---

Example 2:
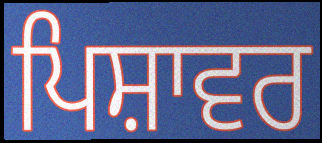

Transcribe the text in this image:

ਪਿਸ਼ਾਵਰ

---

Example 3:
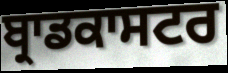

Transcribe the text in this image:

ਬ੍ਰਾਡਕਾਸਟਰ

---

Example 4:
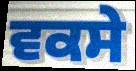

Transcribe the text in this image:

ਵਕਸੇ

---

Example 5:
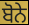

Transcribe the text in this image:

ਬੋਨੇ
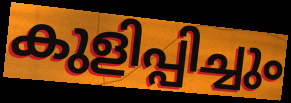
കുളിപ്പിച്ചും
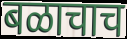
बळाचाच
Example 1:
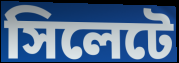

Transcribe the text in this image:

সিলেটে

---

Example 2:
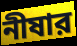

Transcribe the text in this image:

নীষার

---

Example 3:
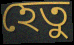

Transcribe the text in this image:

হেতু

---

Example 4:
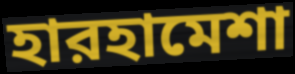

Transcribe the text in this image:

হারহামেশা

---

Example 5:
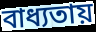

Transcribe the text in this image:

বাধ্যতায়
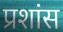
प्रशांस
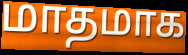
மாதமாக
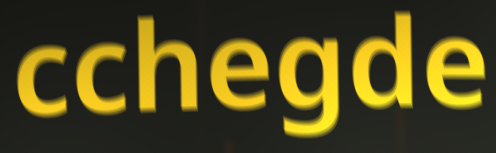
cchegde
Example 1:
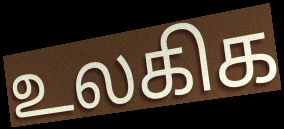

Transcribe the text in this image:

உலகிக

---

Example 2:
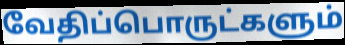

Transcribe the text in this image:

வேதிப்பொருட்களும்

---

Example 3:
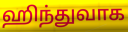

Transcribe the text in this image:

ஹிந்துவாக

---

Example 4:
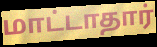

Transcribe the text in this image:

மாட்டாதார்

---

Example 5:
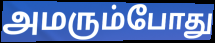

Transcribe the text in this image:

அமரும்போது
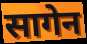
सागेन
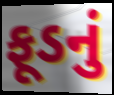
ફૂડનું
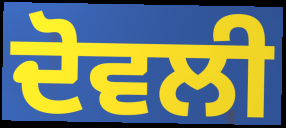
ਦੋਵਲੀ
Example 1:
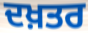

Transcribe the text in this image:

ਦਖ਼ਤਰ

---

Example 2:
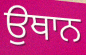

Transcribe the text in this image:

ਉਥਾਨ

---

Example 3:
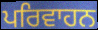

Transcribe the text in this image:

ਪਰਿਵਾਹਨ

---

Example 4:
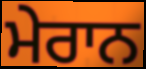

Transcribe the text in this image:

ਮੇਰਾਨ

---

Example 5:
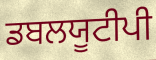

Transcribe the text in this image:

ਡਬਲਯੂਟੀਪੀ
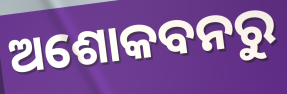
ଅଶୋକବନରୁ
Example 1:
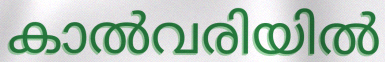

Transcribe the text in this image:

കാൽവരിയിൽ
- - - - - - -
*WHAT YOU NEED TO DO:* Skip the pictures and transcribe the rest of the records exactly.

*SOLUTION BELOW:*
---

Example 2:

Transcribe the text in this image:

ਪਿਸ਼ਾਵਰ

---

Example 3:

Transcribe the text in this image:

ਬ੍ਰਾਡਕਾਸਟਰ

---

Example 4:

Transcribe the text in this image:

ਵਕਸੇ

---

Example 5:

Transcribe the text in this image:

ਬੋਨੇ
കുളിപ്പിച്ചും
बळाचाच
Example 1:

Transcribe the text in this image:

সিলেটে

---

Example 2:

Transcribe the text in this image:

নীষার

---

Example 3:

Transcribe the text in this image:

হেতু

---

Example 4:

Transcribe the text in this image:

হারহামেশা

---

Example 5:

Transcribe the text in this image:

বাধ্যতায়
प्रशांस
மாதமாக
cchegde
Example 1:

Transcribe the text in this image:

உலகிக

---

Example 2:

Transcribe the text in this image:

வேதிப்பொருட்களும்

---

Example 3:

Transcribe the text in this image:

ஹிந்துவாக

---

Example 4:

Transcribe the text in this image:

மாட்டாதார்

---

Example 5:

Transcribe the text in this image:

அமரும்போது
सागेन
ફૂડનું
ਦੋਵਲੀ
Example 1:

Transcribe the text in this image:

ਦਖ਼ਤਰ

---

Example 2:

Transcribe the text in this image:

ਉਥਾਨ

---

Example 3:

Transcribe the text in this image:

ਪਰਿਵਾਹਨ

---

Example 4:

Transcribe the text in this image:

ਮੇਰਾਨ

---

Example 5:

Transcribe the text in this image:

ਡਬਲਯੂਟੀਪੀ
ଅଶୋକବନରୁ
Example 1:

Transcribe the text in this image:

കാൽവരിയിൽ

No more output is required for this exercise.